Section 31. La double problématique des liens sociaux et des lieux géographiques

Au terme des développements précédents, une problématique se dégage à partir de plusieurs questionnements et de deux notions centrales -appartenance et territoire- dont il nous semble intéressant d’analyser les processus de construction à partir d’une investigation empirique.

La question centrale qui est au coeur de notre recherche s’articule autour de deux axes, généralement dissociés. Quel est le statut de l’espace géographique dans la construction des appartenances sociales et comment se spatialise le social sous le régime actuel d’une mobilité dominante ?

Cette problématique repose sur l’hypothèse d’une relation - antérieurement établie mais qui pose actuellement question- entre ce qui fait le lien social et ce qui fait le lieu géographique.
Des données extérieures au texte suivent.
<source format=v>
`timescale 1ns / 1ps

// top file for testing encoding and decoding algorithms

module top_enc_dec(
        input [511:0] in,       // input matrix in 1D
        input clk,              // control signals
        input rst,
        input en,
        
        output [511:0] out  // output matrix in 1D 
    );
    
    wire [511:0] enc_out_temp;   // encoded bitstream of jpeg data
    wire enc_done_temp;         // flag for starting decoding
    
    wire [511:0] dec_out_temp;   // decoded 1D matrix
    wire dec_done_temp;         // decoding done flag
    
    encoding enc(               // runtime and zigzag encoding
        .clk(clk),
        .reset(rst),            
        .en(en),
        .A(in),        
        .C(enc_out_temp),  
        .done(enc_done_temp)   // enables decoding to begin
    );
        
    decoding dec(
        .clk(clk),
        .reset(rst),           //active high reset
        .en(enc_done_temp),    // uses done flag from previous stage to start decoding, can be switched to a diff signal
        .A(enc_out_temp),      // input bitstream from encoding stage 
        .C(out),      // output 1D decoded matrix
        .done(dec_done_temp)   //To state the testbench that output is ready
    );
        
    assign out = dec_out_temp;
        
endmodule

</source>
En quoi la construction du lien social -et avec lui des identités sociales- s’inscrit-elle encore en référence à un ’lieu’ ? En quoi la construction d’un ’lieu’ -ici le ’territoire-pays’- engendre-t-elle du lien social ?
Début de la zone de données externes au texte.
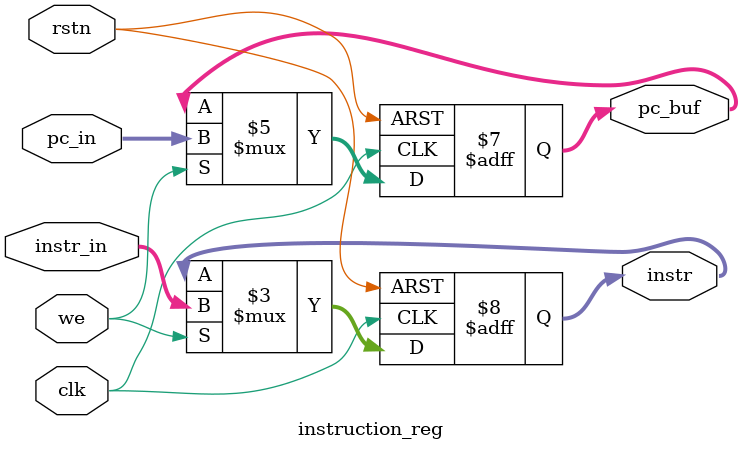
<source format=v>
module instruction_reg (
  input clk, 
  input rstn, 
  
  input we,
  input [31:0] pc_in, instr_in,
  output reg [31:0] pc_buf, instr
);

always @ (posedge clk or negedge rstn) begin
  if (!rstn) begin
    pc_buf <= 32'b0;
    instr  <= 32'b0;
  end else if (we) begin
    pc_buf <= pc_in;
    instr  <= instr_in;
  end
end

endmodule

</source>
Le constat que les lieux sont devenus plus substituables entre eux amène généralement à poser l’hypothèse d’un rapport plus fonctionnel à l’espace. Celui-ci ne serait plus alors un support d’identification, mais un substrat sur lequel se déroulent inévitablement nos activités. Le constat d’une plus forte labilité des ancrages conduit, quant à lui, à l’hypothèse d’une ’déterritorialisation des groupes sociaux’, dont les relations plus réticulaires seraient sans grand rapport d’identification à un espace géographique précis.
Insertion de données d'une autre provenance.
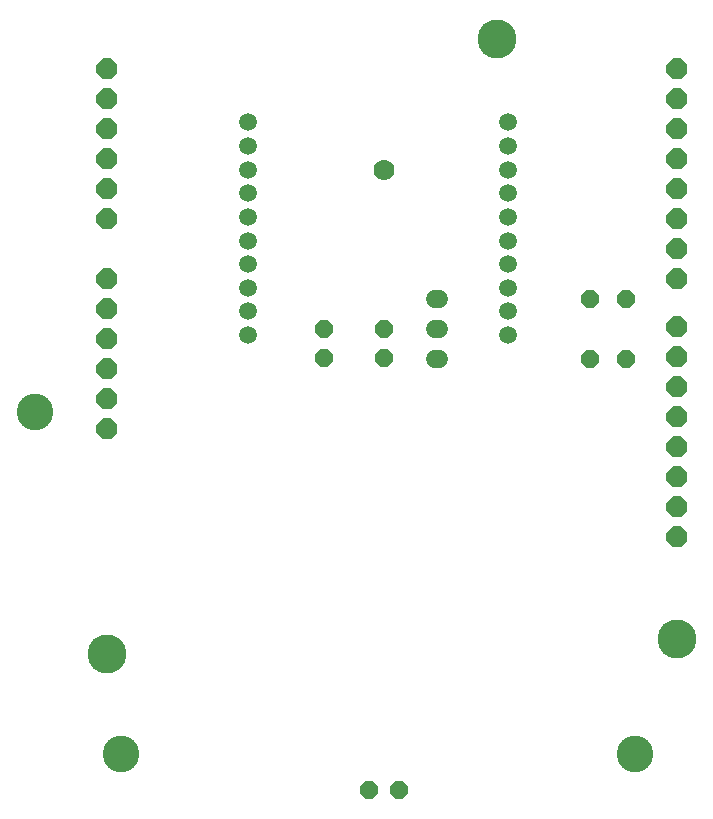
<source format=gts>
G75*
%MOIN*%
%OFA0B0*%
%FSLAX25Y25*%
%IPPOS*%
%LPD*%
%AMOC8*
5,1,8,0,0,1.08239X$1,22.5*
%
%ADD10C,0.12211*%
%ADD11OC8,0.07000*%
%ADD12C,0.12998*%
%ADD13C,0.05950*%
%ADD14OC8,0.06000*%
%ADD15C,0.06000*%
%ADD16C,0.07000*%
D10*
X0151746Y0079136D03*
X0123203Y0193310D03*
X0323006Y0079136D03*
D11*
X0336982Y0151483D03*
X0336982Y0161483D03*
X0336982Y0171483D03*
X0336982Y0181483D03*
X0336982Y0191483D03*
X0336982Y0201483D03*
X0336982Y0211483D03*
X0336982Y0221483D03*
X0336982Y0237483D03*
X0336982Y0247483D03*
X0336982Y0257483D03*
X0336982Y0267483D03*
X0336982Y0277483D03*
X0336982Y0287483D03*
X0336982Y0297483D03*
X0336982Y0307483D03*
X0146982Y0307483D03*
X0146982Y0297483D03*
X0146982Y0287483D03*
X0146982Y0277483D03*
X0146982Y0267483D03*
X0146982Y0257483D03*
X0146982Y0237483D03*
X0146982Y0227483D03*
X0146982Y0217483D03*
X0146982Y0207483D03*
X0146982Y0197483D03*
X0146982Y0187483D03*
D12*
X0146982Y0112483D03*
X0336982Y0117483D03*
X0276982Y0317483D03*
D13*
X0280683Y0289766D03*
X0280683Y0281892D03*
X0280683Y0274018D03*
X0280683Y0266144D03*
X0280683Y0258270D03*
X0280683Y0250396D03*
X0280683Y0242522D03*
X0280683Y0234648D03*
X0280683Y0226774D03*
X0280683Y0218900D03*
X0194069Y0218900D03*
X0194069Y0226774D03*
X0194069Y0234648D03*
X0194069Y0242522D03*
X0194069Y0250396D03*
X0194069Y0258270D03*
X0194069Y0266144D03*
X0194069Y0274018D03*
X0194069Y0281892D03*
X0194069Y0289766D03*
D14*
X0219502Y0220869D03*
X0219439Y0211395D03*
X0239439Y0211395D03*
X0239502Y0220869D03*
X0308242Y0230869D03*
X0320053Y0230869D03*
X0320053Y0210869D03*
X0308242Y0210869D03*
X0244344Y0067325D03*
X0234344Y0067325D03*
D15*
X0256361Y0210869D02*
X0257761Y0210869D01*
X0257761Y0220869D02*
X0256361Y0220869D01*
X0256361Y0230869D02*
X0257761Y0230869D01*
D16*
X0239344Y0274018D03*
M02*

</source>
Nous ferons l’hypothèse inverse, c’est-à-dire que le rapport à l’espace, et plus précisément aux lieux d’ancrage, devient plus important tant dans les modes de constructions identitaires que dans la formation des collectifs.

Ce qui était auparavant une évidence, une destinée, devient aujourd’hui objet d’arbitrage, occasion de déracinement (migration résidentielle), source de contraintes quotidiennes qu’il faut chercher à limiter (migration alternante), et ferment d’une tension continuelle entre différents pôles dont il nous faut gérer la mise à distance (dispersion des espaces de vie). C’est justement parce que les lieux et les liens qui s’y tissent deviennent moins évidents, et plus incertains, que leur articulation, leur maintien, leur choix devient un enjeu impliquant la personne en son entier.

N’étant ni purement fonctionnels, ni exclusivement stratégiques, nous défendons l’idée que les rapports à l’espace doivent donc être appréhendés comme étant plus contingents. Plus précisément, on ne peut a priori les marquer du sceau d’une appartenance identitaire prédéfinie, ni de celui d’une distanciation pérenne. Il nous faut donc les envisager à travers la prise en considération de ’l’ouverture du présent’ dans laquelle s’inscrivent les interactions entre individus aux origines et horizons divers, mais aussi à travers les effets de milieu et les effets émergents d’appartenance auxquels peuvent donner lieu ces situations de coexistence. L’observation in situ s’avère dès lors indispensable. Pour autant, celle-ci suppose d’en préciser le cadre d’analyse et les outils d’observation.